**** Text excerpt

I spent three years working in New York, and for many years after, travelled there on business. New York has never failed to fascinate. Always full of energy, diversity (walking north from Madison Square Garden for 20 blocks I would seldom hear a word of English); and not to mention its rough edges and over-the-top opulence. There are apparently 8 million stories in New York, and here are just two of them, hopefully worth your time.
The photo following is of a Mansion at 9 East 71st Street in the Lennox Hill neighbourhood of Manhattan. It recently came onto to the real estate market, with an asking price of $88,000,000.
The Mansion was commissioned to be built in 1930 by Herbert Strauss, heir to the Macy department store fortune. The listing agent, the Modlin Group, describes the Mansion thusly: “Built as New York City’s largest and most luxurious French Neo-Classical Mansion on a 50 foot wide by 102.2 foot deep lot, 7 stories and in excess of 28,000 square feet, some of the property’s luxuries include 15-foot-tall oak entry doors, imported French-limestone meticulously decorated with carvings, sculpture figures and ornamental iron works. Mr. Straus even transported antiques and fixtures along with ‘entire 18th-century rooms’ from Europe.”
There are 40 rooms, with 10 bedrooms and 15 bathrooms. I am doing the math and the math says that 15 rooms remain. I have no idea what there are – kitchen, dining room, living room, library, maid’s quarters?
Taxes are $31,000 per month.
Mr. Straus passed away in 1933, and never lived in the Mansion. It was boarded up and in 1944 it was acquired by the “Roman Catholic Archbishopric of New York as an extension of St. Claire Hospital,” and then sold to the Birch Walten School, a college preparatory day school.
Listing details conclude by stating that, “This Mansion presents a once in a life-time opportunity to own the largest single-family home in New York City. This historic landmark could easily present itself as a palatial consulate, embassy, foundation, or a museum to once again house some of the world’s greatest works of art.”
What the listing details do not state, is that the Mansion’s most recent owner was Jeffrey Epstein (below, and proving that the least of his crimes was his lack of fashion sense).

********

— List of tasks —
(a) In the post about the East 71st Street mansion, how many bedrooms does the mansion have?
(b) Please reproduce everything in the post about the East 71st Street mansion from "What the listing" down to "of fashion sense).".
(c) Resume the post about the East 71st Street mansion from the point where it stops.
These entries have no connection to the post about the East 71st Street mansion.

**** Listed entries

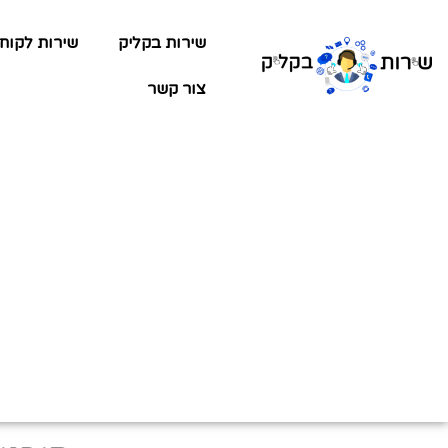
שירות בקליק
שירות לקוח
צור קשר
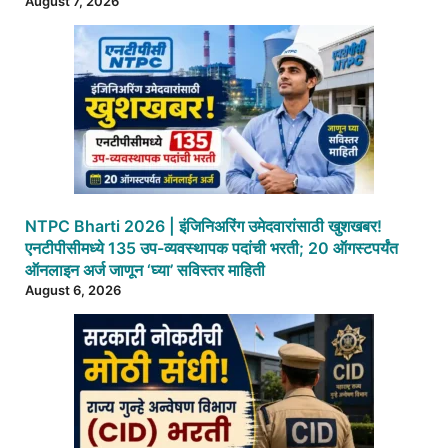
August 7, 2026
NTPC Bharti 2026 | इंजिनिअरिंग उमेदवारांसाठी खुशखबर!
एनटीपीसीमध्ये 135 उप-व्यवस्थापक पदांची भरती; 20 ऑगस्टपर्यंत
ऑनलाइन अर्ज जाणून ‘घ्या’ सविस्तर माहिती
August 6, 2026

********
**** Listed entries

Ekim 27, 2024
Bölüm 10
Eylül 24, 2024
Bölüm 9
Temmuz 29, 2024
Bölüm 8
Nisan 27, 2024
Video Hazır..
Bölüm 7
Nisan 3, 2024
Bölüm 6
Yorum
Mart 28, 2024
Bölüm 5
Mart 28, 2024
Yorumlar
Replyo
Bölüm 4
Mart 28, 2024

********

— Responses for each task —
(a) 10 bedrooms.

(b)
What the listing details do not state, is that the Mansion’s most recent owner was Jeffrey Epstein (below, and proving that the least of his crimes was his lack of fashion sense).

(c)
We all know the Epstein story, so it is not worth spending time on that here. As for the Mansion, there is more. It was acquired in 1989 by Les Wexner, head of the L Brands retail empire (which includes Victoria’s Secret). Subsequently, in 1998, the Mansion was purchased by Epstein, for what seems a very nominal sum. In 1991 Wexner had given Epstein power of attorney over his personal fortune, and that seemed to set Epstein on a path of massive wealth accumulation. But enough of that … I will move on.
This is Larry Kelly. By all accounts a hard-working man, close to family. Larry was an aspiring actor and playwright, who became a teacher. Later in his teaching career he went back to college to earn his master’s degree, eventually becoming a vice-principal at his high school. He and his wife Dawn lived modestly on West 92nd Street in NYC, not all that far from the Epstein Mansion, but truly a world apart.
Larry taught English and drama to mostly Black and Latino students at a Harlem high school. He coached soccer and advised the drama club and the debating team. Larry started a program with students suspended from school, pressing education authorities to credit these at-risk students to receive credit towards graduation for the work done during their “detentions.” In other words, Larry gave much more than he ever took. He retired from teaching in 2017.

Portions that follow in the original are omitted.